* _Passage_
################
Full (AXI-)stream ahead! – Using AXI-stream with floating point numbers in HLS

Tim Fernandez-Hart

A more technical blog this week. Recently, I had to build an IP core in a baremetal environment that outputs a set of floating point numbers. Crucially, the number of floats was not known at synthesis, which meant I could not use an AXI-full or AXI-lite interface. The only option was an AXI-stream interface. I looked around for an example project or tutorial but none quite fit the bill. They all involved integers with AXI-stream or else an AXI-full interface with floats. So I thought I would write one to fill in the gaps because both floats and AXI-stream have their quirks.

Why use a DMA?

Without a DMA all the read and write operations would have to be performed by a CPU over the system bus. This is a blocking operation and ties the processor up performing menial read and write tasks, rather than higher level tasks more suited to a processor. Offloading the DDR read/ write operations to a DMA makes the system faster and more efficient.

Our IP block

We will make a simple proof of principal IP block using HLS. It will take two parameters, one an integer n, and the second a float f. The IP will then stream the given float f out n times. Here is the HLS code:

dma_test.h
#include <hls_stream.h>
#include <ap_fixed.h>
#include “ap_axi_sdata.h” // ← This is required for side-channels i.e. TLAST

typedef ap_axis<32,0 ,0 ,0> out_pkt;

union fp_int {
int i;
float f;
};

void dmaFloatTransfer(int n, float num, hls::stream<out_pkt> &output);

dma_test.cpp
#include <hls_stream.h>
#include <ap_axi_sdata.h>
#include “dma_test.h”
################
* _Supplied records_

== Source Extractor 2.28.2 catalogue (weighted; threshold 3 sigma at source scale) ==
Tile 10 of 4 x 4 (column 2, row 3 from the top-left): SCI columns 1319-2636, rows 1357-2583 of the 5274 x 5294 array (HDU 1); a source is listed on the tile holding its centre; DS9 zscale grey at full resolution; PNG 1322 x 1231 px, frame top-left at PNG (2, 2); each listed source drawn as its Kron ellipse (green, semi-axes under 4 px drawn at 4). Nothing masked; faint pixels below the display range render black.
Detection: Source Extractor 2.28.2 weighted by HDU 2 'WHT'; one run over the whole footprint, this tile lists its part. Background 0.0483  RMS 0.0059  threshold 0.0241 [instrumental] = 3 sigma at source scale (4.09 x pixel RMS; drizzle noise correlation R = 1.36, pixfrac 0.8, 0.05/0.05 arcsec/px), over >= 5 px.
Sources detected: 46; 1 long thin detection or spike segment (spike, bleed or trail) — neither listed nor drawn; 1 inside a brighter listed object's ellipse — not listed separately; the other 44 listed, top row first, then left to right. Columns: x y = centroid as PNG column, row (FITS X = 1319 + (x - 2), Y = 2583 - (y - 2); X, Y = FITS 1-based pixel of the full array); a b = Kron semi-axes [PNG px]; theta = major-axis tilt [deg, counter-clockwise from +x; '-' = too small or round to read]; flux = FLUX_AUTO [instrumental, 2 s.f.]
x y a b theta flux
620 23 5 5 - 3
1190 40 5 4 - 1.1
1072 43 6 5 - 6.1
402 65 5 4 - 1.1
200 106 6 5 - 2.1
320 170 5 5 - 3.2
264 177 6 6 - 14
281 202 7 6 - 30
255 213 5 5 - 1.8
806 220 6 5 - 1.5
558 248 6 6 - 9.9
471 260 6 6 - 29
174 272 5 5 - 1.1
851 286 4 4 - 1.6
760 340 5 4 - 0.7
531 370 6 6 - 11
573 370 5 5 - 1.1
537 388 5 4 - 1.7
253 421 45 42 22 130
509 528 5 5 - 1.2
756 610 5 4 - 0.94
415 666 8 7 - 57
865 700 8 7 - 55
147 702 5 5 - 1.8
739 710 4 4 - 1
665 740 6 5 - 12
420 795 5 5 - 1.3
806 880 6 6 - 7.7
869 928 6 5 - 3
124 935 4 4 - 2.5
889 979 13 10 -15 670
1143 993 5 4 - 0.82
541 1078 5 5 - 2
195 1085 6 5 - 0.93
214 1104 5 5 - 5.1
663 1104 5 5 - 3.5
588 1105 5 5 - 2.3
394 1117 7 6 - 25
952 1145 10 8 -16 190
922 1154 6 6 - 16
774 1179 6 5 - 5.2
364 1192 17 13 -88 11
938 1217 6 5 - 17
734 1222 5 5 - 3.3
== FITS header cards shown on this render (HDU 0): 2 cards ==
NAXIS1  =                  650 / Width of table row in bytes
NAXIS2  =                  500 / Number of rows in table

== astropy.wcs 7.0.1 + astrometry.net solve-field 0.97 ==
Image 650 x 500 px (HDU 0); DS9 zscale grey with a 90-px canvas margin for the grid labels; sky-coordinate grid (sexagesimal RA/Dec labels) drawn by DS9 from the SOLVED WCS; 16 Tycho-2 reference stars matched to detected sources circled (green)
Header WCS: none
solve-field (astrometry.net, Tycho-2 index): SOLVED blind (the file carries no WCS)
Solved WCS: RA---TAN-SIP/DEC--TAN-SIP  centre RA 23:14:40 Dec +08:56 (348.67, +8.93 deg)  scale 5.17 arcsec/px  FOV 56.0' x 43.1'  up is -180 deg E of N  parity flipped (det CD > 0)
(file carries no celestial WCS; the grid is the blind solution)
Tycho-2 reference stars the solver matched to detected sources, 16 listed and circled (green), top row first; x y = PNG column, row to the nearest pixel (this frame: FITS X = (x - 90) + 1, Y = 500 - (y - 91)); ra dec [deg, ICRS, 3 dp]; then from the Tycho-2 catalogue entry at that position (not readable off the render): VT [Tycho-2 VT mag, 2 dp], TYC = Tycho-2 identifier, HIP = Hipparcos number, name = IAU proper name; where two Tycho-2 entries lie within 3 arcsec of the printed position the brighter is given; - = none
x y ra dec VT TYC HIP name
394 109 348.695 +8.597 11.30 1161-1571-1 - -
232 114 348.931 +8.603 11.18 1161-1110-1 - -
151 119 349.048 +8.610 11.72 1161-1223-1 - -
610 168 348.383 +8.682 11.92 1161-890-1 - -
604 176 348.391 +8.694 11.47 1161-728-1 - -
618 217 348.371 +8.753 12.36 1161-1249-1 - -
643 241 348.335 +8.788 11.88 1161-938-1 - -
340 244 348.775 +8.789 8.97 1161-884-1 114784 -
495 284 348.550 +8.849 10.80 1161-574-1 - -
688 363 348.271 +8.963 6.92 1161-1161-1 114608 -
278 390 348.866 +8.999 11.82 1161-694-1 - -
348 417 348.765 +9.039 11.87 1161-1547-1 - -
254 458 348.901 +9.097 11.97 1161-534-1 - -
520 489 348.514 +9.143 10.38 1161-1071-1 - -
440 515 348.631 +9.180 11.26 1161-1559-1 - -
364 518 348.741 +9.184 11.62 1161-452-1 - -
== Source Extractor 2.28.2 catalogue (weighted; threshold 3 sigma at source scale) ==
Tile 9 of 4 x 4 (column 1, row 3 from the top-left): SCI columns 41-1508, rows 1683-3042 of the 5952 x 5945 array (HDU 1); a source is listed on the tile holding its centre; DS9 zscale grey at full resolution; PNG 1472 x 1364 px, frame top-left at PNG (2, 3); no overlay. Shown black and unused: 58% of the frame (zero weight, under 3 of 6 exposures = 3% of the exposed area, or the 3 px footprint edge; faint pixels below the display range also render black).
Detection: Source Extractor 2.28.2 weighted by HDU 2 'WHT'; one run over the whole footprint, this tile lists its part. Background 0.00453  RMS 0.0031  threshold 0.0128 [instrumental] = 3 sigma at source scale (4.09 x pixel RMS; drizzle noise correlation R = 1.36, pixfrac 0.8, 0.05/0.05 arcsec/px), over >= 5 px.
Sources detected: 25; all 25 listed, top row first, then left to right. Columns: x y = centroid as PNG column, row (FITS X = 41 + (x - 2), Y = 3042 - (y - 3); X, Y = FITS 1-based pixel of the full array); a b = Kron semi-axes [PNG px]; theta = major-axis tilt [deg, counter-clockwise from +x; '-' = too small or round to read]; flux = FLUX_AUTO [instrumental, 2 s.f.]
################
* _Exercise tasks_
(1) Can you change "floats" to "floating point values" in the AXI-stream blog post and give back the part that begins at the words "Full (AXI-)stream ahead!" and stops after "have their quirks."?
(2) In the AXI-stream blog post, what kind of interface was the only option once AXI-full and AXI-lite were ruled out?

* _Answers below_
(1)
Full (AXI-)stream ahead! – Using AXI-stream with floating point numbers in HLS

Tim Fernandez-Hart

A more technical blog this week. Recently, I had to build an IP core in a baremetal environment that outputs a set of floating point numbers. Crucially, the number of floating point values was not known at synthesis, which meant I could not use an AXI-full or AXI-lite interface. The only option was an AXI-stream interface. I looked around for an example project or tutorial but none quite fit the bill. They all involved integers with AXI-stream or else an AXI-full interface with floating point values. So I thought I would write one to fill in the gaps because both floating point values and AXI-stream have their quirks.

(2) An AXI-stream interface.